"The failure of the bomb was temporary. A later model worked. But in our world science is completely free and untrammeled. Unlike your world, Virginia Carlson, where science is deeply regulated and directed at one and only one idea, our science knows neither bonds nor interference.

"If you ever get outside in our world you will see atomic power in its fullest use. You will see advances made that are and will always be impossible in any system where a man or a group of men can direct in any way the course of science."

Virginia nodded glumly. "I know," she said. "I've always known of the openings into fields of science that might lead to great things but they were closed because of the necessity of pursuing the one idea toward our future."

Kingston nodded. He admitted the unhappy fact but his own position was none too certain—or had not been until recently.

"If your world is so excellent," asked Virginia bitterly, "why...?"

"The time is approaching when only one future can remain," said Kingston. "No one but an utter egomaniac would consider that the entire universe is regulated for the benefit of mankind. We have yet to make a real attempt to reach the other planets. Have you ever considered the rather impossible proportions of this temporal fission? I doubt it.

"Is, for instance, there a complete universe for each of the time-trails? Or if Earth One and Earth Three both sent rockets to Venus would they meet because Venus was common to both time streams? Think of the energy required to separate a complete universe and ask yourself whether you think it possible."

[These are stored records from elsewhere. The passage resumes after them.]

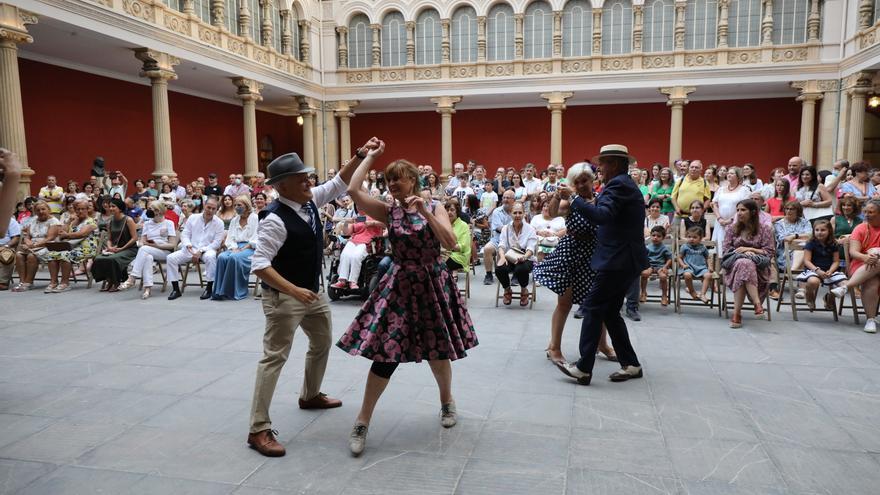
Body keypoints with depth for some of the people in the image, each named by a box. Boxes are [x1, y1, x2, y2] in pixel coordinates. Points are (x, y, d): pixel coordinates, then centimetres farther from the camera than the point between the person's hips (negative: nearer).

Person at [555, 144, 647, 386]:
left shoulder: (618, 184, -13)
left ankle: (584, 368, -3)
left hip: (618, 261, -10)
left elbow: (602, 216, -27)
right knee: (610, 312, 13)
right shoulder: (627, 184, 19)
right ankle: (630, 365, 17)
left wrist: (575, 200, -18)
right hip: (626, 259, 10)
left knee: (593, 307, -6)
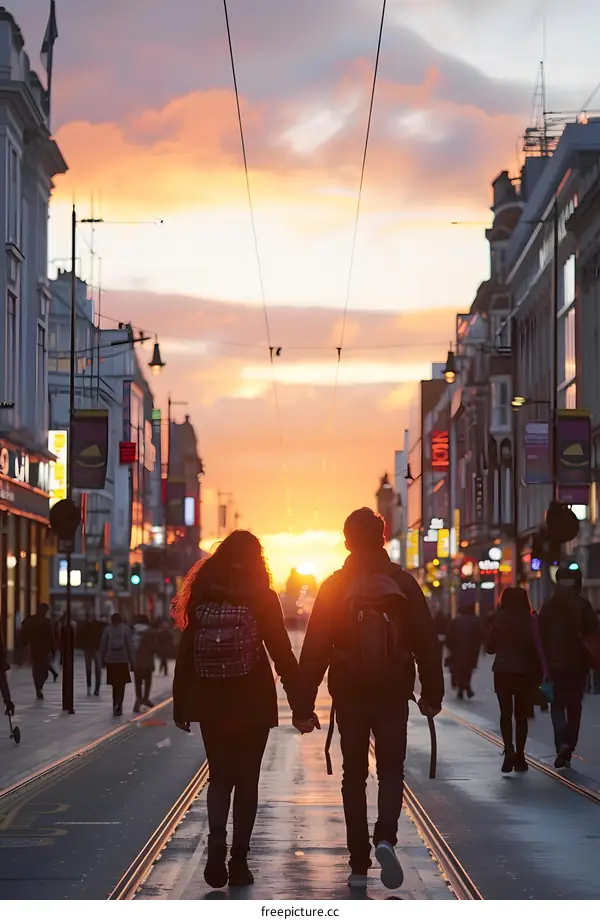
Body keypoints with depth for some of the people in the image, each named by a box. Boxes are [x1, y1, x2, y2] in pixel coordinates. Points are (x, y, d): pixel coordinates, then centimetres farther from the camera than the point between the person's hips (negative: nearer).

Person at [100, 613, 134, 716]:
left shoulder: (108, 630, 3)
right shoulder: (126, 629, -1)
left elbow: (103, 646, 3)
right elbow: (129, 646, -3)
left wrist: (103, 661, 10)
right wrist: (131, 661, 0)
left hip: (111, 661, 2)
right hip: (123, 660, -2)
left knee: (115, 686, 12)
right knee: (121, 685, 0)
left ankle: (117, 708, 15)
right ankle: (118, 705, -20)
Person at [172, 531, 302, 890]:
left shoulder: (202, 596, 1)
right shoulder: (262, 598, -5)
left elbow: (186, 653, 2)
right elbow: (282, 654, -6)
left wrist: (181, 704, 9)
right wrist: (300, 704, -3)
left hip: (211, 702, 2)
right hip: (253, 702, -2)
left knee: (220, 776, 13)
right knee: (246, 779, 8)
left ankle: (217, 840, -12)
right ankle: (239, 860, 8)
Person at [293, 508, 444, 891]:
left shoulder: (334, 587, -3)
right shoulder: (403, 584, -2)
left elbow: (314, 651, -5)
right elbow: (428, 643, 0)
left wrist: (305, 705, -2)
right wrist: (433, 693, 9)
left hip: (349, 697, 0)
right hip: (393, 697, 0)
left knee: (354, 777, 10)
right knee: (391, 772, 10)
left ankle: (359, 866, 9)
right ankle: (385, 839, -16)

"Energy has little to do with it," replied Virginia. "Who knows the functioning of the thing we call time—possibly for the want of a better word. Who knows why we have trepidation? Certainly the energy required to cause a planet to falter in its orbit is not truly expended but trepidation is caused by something that seems to require little or no energy."

"We're far from the original premise," said Kingston. "We may never know whether or not the temporal paths are merely local or widespread. It is not a matter of organic versus inorganic matter, for neither is controlled nor directed from any of the other streams of time.

"Were this not so, every time a workman lays a brick on Earth One the same brick would move and be cemented in situ on the other two worlds. And a car on the street might have an accident with a car common to all three worlds but driven only by a driver on Earth One.